Ces expressions qui ont une origine biblique (7)

Découvrez ces expressions que nous utilisons depuis notre plus jeune âge. Certaines ont tellement imprégné notre culture qu’on ne soupçonne peut-être pas qu’elles puissent avoir une origine biblique.

Mis en ligne le 27 janvier 2020 Imprimer Imprimer

Rendre à César ce qui est à César

Cette expression, qui signifie qu’il faut rendre le mérite d’un acte à son auteur, se retrouve dans chacun des trois Évangiles synoptiques (Mt 22, 21 ; Mc 12, 17 ; Lc 20, 25). Ce sont les paroles mêmes de Jésus, en réponse à une question des pharisiens venus lui demander s’il est légitime de payer l’impôt à César :

Mais lui, sachant leur hypocrisie, leur dit : « Pourquoi voulez-vous me mettre à l’épreuve ? Faites-moi voir une pièce d’argent. »
Ils en apportèrent une, et Jésus leur dit : « Cette effigie et cette inscription, de qui sont-elles ? — De César », répondent-ils.
Jésus leur dit : « Ce qui est à César, rendez-le à César, et à Dieu ce qui est à Dieu. » Et ils étaient remplis d’étonnement à son sujet. (Mc 12,14-17)

Aujourd’hui, on n’emploie souvent que la première partie de l’expression originelle, pourtant « l’une des phrases les plus célèbres de tout l’Évangile » pour le pape François, ce qui supprime sa dimension spirituelle.

Jeter la première pierre

Jeter la première pierre à quelqu’un, c’est être le premier à le condamner, le critiquer. Si cette expression est à prendre au sens figuré dans notre société occidentale, ce n’est malheureusement pas le cas partout dans le monde. La lapidation reste en effet légale dans un certain nombre de pays même si elle est de moins en moins appliquée.

À l’époque de Jésus, c’est la peine qui punit l’adultère, considéré comme un péché très grave (Lv 20, 10 et Dt 22, 24), et c’est d’un épisode dramatique rapporté uniquement dans l’évangile de saint Jean que nous vient l’expression.

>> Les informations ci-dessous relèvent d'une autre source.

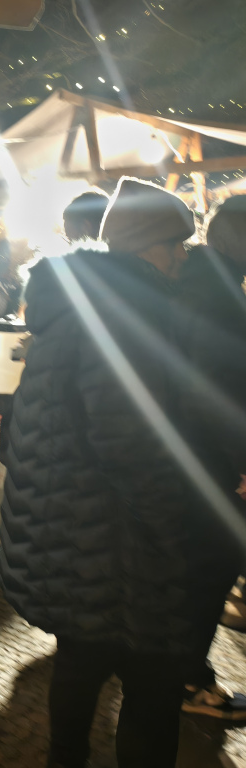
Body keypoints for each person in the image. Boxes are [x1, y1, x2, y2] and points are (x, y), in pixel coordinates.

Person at [0, 178, 199, 768]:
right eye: (174, 244)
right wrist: (170, 527)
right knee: (152, 684)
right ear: (144, 246)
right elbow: (126, 442)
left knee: (81, 659)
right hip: (113, 538)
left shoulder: (81, 305)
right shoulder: (125, 314)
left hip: (73, 530)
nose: (182, 256)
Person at [172, 195, 246, 719]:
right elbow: (214, 392)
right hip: (211, 462)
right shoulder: (219, 298)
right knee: (210, 572)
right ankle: (188, 681)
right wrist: (241, 463)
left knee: (201, 571)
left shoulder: (203, 283)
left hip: (195, 455)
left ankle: (180, 673)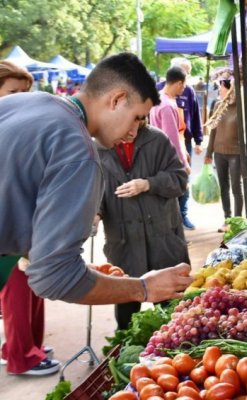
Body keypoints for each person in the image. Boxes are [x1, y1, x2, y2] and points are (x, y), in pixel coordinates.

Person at [0, 52, 192, 312]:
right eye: (136, 117)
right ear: (117, 99)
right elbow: (53, 278)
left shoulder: (28, 103)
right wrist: (143, 288)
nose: (133, 132)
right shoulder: (78, 152)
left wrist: (63, 261)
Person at [95, 119, 189, 330]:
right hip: (124, 240)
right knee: (126, 313)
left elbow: (180, 180)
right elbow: (92, 189)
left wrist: (149, 184)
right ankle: (124, 355)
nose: (132, 131)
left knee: (173, 312)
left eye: (136, 122)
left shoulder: (157, 140)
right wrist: (95, 213)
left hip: (162, 236)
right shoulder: (97, 147)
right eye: (125, 124)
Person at [0, 60, 58, 376]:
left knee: (34, 283)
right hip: (7, 225)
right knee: (17, 290)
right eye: (12, 92)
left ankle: (25, 346)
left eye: (25, 92)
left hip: (27, 221)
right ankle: (22, 357)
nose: (21, 99)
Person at [150, 67, 195, 229]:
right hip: (169, 160)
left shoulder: (158, 99)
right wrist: (183, 164)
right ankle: (174, 234)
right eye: (183, 86)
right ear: (178, 83)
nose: (183, 90)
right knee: (175, 197)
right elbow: (172, 139)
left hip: (160, 157)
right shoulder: (167, 105)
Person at [205, 79, 243, 230]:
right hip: (219, 152)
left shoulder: (241, 107)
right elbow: (213, 129)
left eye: (221, 88)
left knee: (236, 187)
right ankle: (227, 219)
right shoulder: (217, 105)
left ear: (230, 89)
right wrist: (209, 152)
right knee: (223, 187)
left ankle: (238, 220)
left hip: (236, 153)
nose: (219, 90)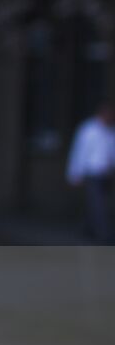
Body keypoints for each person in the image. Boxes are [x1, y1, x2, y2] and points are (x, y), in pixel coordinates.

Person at [66, 103, 115, 244]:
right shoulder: (88, 130)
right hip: (92, 172)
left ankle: (87, 228)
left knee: (95, 203)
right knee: (98, 204)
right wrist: (75, 172)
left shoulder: (110, 131)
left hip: (106, 173)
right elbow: (80, 151)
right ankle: (104, 234)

Alors que Jésus est en train d’enseigner aux foules, les scribes et les pharisiens lui amènent une femme surprise en plein délit d’adultère et lui demandent son avis quant à la conduite à tenir : or, dans la Loi, Moïse nous a ordonné de lapider ces femmes-là. Et toi, que dis-tu ? (Jn 8, 5) Jésus ne répond pas tout de suite, il se baisse et écrit sur la terre avec le doigt. Comme on persistait à l’interroger, il se redressa et leur dit : « Celui d’entre vous qui est sans péché, qu’il soit le premier à lui jeter une pierre. » (Jn 8, 7)

Ce passage des Écritures est bien connu et représente un modèle de répartie et de subtilité. Sous une fausse attitude de respect, l’objectif des pharisiens est, une fois de plus, de tenter de mettre Jésus en difficulté : soit il respecte son enseignement du pardon et désobéit à la loi de Moïse, se condamnant lui-même, soit il applique strictement la loi et condamne la femme. Une femme qui n’est finalement qu’un instrument entre les mains des pharisiens, ces spécialistes de la morale vivant dans la stricte observance de la Loi écrite sont prêts à la sacrifier en l’utilisant contre Jésus.